Un projet de mobilisationde 3 000 t de lin en interne
Mais pas facile dans la région de trouver du lin, lequel vient aujourd'hui essentiellement de Bourgogne ou de Lorraine. Pour saturer l'outil avec du lin local, il en faudrait l'équivalent de 3 000 ou 4 000 t. Alors que le négoce n'en a collecté cette année que 150 t. Philippe Chays verrait bien la création d'un GIE lin pour fédérer une filière locale, avec d'autres collecteurs locaux, et pousser la mise en culture du lin. Une structure avec un ingénieur permanent.

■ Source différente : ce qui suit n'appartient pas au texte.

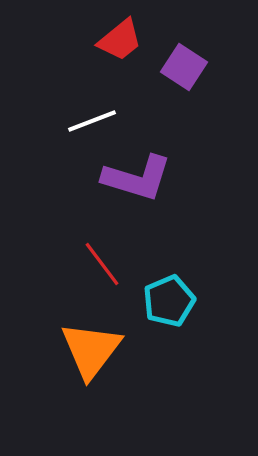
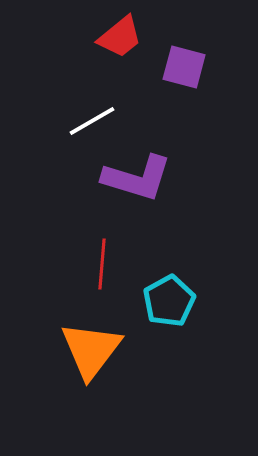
red trapezoid: moved 3 px up
purple square: rotated 18 degrees counterclockwise
white line: rotated 9 degrees counterclockwise
red line: rotated 42 degrees clockwise
cyan pentagon: rotated 6 degrees counterclockwise
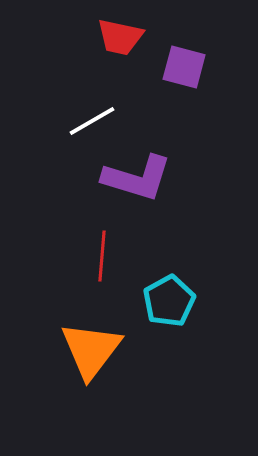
red trapezoid: rotated 51 degrees clockwise
red line: moved 8 px up
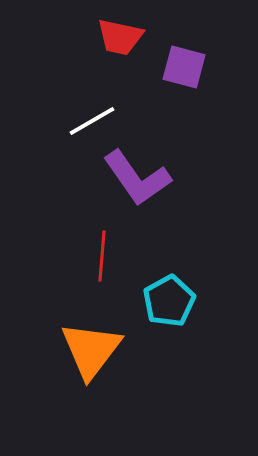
purple L-shape: rotated 38 degrees clockwise
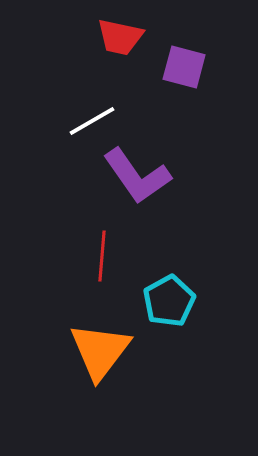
purple L-shape: moved 2 px up
orange triangle: moved 9 px right, 1 px down
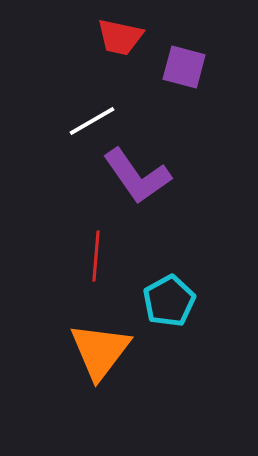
red line: moved 6 px left
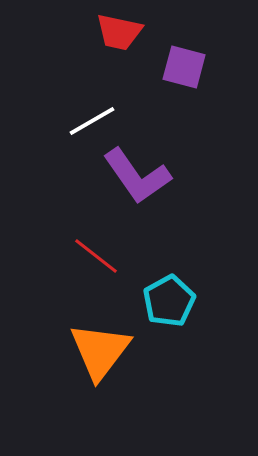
red trapezoid: moved 1 px left, 5 px up
red line: rotated 57 degrees counterclockwise
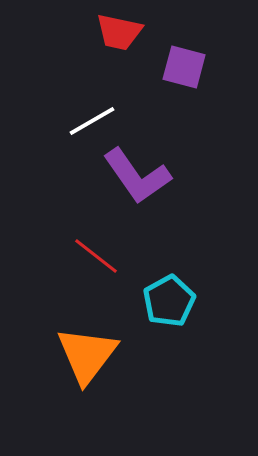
orange triangle: moved 13 px left, 4 px down
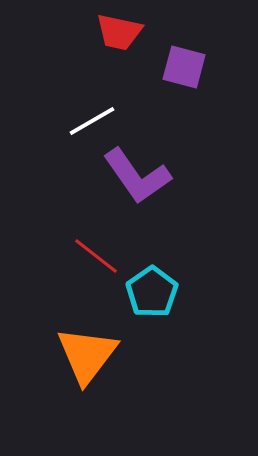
cyan pentagon: moved 17 px left, 9 px up; rotated 6 degrees counterclockwise
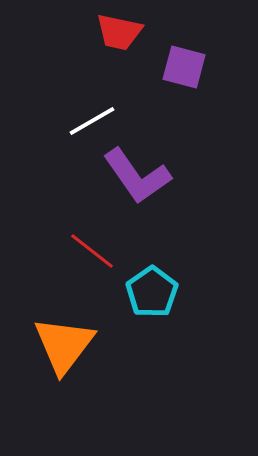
red line: moved 4 px left, 5 px up
orange triangle: moved 23 px left, 10 px up
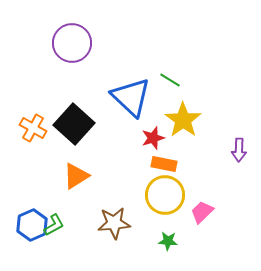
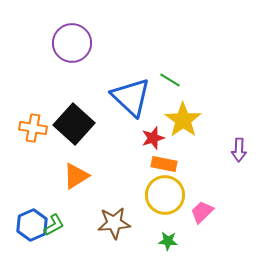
orange cross: rotated 20 degrees counterclockwise
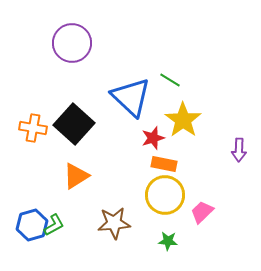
blue hexagon: rotated 8 degrees clockwise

En attendant, il s'évertue à mettre en place progressivement des contrats garantissant un niveau de prix d'achat. Si l'aliment du bétail constitue 80 % de son activité, Chays frères est quasiment depuis le début adhérent d'Agridis pour les semences et les phytos. L'entreprise appartient aussi au groupement d'achat Fertag pour les engrais. « Côté collecte, on en fait juste pour notre principal débouché, l'alimentation du bétail, fait savoir le responsable commercial, Hervé Belot. L'idée n'est pas de faire du négoce de céréales. » 60 % de la collecte est même échangée contre de l'aliment. L'entreprise dispose également d'un Lisa sous enseigne Naterr&a, sur le créneau de la motoculture, du jardin, du bricolage, mais dans des magasins plus généralistes. Mais Philippe Chays réfléchit à lui faire prendre une orientation davantage axée sur le matériel d'élevage, « un magasin plus agricole que rural ».